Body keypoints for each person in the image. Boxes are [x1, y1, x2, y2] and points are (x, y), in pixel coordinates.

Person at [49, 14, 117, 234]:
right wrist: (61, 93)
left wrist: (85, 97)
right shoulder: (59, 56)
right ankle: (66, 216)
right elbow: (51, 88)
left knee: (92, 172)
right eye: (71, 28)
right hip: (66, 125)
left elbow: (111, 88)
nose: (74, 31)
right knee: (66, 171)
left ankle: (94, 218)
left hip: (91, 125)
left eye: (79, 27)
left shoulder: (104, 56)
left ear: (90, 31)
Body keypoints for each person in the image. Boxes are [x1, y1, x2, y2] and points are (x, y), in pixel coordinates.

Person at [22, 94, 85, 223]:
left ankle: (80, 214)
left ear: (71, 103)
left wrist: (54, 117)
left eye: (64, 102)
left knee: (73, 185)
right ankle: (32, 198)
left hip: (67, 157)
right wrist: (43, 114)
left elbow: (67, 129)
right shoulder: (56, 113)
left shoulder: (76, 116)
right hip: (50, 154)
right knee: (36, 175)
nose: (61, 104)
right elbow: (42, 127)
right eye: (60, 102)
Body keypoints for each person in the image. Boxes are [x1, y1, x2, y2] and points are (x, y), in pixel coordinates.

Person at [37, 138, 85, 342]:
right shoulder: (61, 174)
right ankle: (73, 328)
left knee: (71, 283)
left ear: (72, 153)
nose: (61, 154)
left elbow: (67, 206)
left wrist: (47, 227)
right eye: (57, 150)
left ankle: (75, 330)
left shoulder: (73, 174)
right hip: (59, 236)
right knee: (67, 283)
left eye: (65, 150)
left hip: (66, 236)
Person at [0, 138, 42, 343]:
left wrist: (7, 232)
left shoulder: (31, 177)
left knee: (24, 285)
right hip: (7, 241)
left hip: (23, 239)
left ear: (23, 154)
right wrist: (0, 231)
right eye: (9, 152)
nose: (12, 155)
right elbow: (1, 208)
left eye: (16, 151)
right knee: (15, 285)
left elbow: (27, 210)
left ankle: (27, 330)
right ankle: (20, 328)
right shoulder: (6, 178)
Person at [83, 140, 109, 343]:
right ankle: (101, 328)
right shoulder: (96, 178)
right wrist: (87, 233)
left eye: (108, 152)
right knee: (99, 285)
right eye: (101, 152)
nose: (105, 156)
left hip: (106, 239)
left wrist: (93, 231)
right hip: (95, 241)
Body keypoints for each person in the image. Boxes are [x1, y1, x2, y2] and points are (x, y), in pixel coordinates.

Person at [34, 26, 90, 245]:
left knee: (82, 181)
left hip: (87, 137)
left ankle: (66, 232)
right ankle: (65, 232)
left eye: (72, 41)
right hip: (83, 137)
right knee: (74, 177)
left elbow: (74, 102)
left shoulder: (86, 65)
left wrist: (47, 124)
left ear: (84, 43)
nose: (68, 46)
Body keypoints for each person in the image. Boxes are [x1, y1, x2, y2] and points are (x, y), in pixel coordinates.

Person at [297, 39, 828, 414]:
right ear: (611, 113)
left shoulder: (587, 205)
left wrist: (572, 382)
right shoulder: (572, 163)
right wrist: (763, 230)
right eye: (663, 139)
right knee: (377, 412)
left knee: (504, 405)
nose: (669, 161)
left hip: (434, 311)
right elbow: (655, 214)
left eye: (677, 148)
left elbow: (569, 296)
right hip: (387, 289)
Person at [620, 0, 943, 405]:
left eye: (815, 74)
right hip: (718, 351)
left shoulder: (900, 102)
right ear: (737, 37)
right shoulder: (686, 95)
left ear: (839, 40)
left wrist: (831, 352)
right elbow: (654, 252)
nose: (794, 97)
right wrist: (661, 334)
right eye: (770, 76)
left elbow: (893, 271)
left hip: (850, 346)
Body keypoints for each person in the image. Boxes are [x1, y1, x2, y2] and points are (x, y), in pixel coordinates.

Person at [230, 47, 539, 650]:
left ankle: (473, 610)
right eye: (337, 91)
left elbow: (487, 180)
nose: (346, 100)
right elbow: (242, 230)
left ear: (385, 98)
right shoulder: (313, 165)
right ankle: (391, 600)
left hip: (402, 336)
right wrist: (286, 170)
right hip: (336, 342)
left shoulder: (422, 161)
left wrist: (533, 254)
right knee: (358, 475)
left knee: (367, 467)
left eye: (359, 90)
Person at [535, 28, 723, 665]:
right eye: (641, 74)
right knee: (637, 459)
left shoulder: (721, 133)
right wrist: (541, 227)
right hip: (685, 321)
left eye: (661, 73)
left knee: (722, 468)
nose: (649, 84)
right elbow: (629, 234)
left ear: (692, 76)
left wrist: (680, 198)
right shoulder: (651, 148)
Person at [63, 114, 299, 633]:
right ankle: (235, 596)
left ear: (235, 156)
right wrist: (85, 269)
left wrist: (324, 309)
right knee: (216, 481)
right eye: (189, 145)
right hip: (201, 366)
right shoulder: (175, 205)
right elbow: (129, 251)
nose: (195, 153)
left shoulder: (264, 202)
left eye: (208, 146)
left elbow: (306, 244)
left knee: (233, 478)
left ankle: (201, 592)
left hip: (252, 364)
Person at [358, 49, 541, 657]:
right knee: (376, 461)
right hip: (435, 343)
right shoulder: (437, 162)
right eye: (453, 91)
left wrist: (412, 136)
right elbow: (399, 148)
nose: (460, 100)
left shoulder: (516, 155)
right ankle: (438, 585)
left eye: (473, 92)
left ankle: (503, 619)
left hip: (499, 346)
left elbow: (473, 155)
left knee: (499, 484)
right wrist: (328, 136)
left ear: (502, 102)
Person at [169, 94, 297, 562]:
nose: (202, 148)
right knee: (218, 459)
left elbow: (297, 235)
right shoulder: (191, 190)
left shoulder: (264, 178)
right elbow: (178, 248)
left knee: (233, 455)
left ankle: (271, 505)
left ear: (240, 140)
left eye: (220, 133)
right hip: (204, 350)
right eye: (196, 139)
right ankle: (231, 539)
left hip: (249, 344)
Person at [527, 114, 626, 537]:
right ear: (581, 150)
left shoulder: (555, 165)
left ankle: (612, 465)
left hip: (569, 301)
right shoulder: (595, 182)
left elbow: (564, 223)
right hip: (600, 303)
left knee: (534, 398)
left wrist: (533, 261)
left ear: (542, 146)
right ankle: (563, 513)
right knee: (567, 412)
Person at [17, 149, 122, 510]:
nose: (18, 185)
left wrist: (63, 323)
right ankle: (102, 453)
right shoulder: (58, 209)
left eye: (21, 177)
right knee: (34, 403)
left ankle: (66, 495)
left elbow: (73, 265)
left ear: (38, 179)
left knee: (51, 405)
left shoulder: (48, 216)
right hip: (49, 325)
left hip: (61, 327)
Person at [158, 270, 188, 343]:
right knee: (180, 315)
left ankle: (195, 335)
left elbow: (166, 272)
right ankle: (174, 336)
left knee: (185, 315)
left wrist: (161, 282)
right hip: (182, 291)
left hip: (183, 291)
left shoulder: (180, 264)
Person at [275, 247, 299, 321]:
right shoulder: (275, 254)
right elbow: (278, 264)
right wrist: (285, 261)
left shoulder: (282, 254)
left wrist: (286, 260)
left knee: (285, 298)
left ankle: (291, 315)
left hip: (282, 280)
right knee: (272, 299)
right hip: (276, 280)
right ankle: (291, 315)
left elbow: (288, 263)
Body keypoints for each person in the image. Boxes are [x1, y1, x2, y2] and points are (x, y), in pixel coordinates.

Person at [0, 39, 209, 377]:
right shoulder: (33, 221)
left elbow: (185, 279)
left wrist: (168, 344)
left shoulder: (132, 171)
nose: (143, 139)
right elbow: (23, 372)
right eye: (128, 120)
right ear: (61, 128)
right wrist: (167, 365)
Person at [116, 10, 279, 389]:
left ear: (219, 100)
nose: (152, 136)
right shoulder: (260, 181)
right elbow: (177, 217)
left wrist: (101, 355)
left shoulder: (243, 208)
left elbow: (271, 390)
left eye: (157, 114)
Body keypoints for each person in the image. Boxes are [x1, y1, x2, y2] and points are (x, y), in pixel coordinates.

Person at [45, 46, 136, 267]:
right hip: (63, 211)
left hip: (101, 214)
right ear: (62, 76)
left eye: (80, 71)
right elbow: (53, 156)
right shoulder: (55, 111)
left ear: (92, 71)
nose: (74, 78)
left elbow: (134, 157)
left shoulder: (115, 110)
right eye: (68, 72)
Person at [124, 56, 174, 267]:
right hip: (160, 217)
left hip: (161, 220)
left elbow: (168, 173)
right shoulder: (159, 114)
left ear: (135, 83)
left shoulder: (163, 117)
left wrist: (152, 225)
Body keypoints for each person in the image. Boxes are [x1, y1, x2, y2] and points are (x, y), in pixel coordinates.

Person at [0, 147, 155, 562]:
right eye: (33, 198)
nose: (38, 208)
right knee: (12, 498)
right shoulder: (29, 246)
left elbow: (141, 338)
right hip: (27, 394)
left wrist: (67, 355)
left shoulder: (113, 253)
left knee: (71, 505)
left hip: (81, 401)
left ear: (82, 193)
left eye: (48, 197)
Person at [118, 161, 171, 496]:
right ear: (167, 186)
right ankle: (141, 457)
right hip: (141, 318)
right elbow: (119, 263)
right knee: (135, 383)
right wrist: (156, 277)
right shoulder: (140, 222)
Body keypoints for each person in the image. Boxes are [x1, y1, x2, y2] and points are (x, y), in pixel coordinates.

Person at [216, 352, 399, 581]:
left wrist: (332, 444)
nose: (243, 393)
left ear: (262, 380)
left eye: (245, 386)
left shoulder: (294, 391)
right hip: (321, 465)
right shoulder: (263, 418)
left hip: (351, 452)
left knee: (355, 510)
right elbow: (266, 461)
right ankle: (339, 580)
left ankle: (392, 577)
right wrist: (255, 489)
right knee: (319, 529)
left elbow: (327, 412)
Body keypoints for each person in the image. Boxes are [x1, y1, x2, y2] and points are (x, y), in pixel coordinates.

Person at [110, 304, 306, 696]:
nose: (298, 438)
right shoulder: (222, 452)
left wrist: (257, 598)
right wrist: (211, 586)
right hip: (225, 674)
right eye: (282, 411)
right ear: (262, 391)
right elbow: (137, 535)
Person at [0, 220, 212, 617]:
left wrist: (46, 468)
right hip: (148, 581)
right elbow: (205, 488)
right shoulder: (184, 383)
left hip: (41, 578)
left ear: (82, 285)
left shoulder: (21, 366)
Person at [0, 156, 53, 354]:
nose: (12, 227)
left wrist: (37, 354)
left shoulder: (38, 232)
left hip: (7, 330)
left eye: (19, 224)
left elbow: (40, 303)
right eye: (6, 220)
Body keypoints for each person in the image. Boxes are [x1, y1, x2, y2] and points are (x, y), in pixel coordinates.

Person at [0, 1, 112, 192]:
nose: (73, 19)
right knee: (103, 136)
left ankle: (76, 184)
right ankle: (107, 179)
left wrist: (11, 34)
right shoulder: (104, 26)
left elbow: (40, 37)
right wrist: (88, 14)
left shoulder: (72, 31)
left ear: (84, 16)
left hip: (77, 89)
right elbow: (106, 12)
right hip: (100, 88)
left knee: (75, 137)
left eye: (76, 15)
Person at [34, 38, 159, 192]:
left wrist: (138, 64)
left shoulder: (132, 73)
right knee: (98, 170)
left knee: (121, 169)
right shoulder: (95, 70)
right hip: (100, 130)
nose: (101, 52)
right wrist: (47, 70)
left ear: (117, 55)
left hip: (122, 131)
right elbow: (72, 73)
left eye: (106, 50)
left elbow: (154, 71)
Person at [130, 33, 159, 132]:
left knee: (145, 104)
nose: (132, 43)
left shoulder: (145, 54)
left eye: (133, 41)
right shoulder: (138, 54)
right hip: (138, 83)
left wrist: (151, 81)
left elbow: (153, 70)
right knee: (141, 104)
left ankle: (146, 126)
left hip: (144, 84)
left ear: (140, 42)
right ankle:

▬▬▬▬▬▬

The task ->
Look above for the line containing "left ankle: (392, 577)" and the line containing "right eye: (282, 411)". Transcribe both, with the lines between them, exactly.

Solution to this problem ->
left ankle: (392, 577)
right wrist: (255, 489)
right knee: (319, 529)
left elbow: (327, 412)
Body keypoints for each person in the image. Boxes are [x1, y1, x2, y2] and points are (x, y), in pixel coordinates.

Person at [110, 304, 306, 696]:
nose: (298, 438)
right shoulder: (222, 452)
left wrist: (257, 598)
right wrist: (211, 586)
right hip: (225, 674)
right eye: (282, 411)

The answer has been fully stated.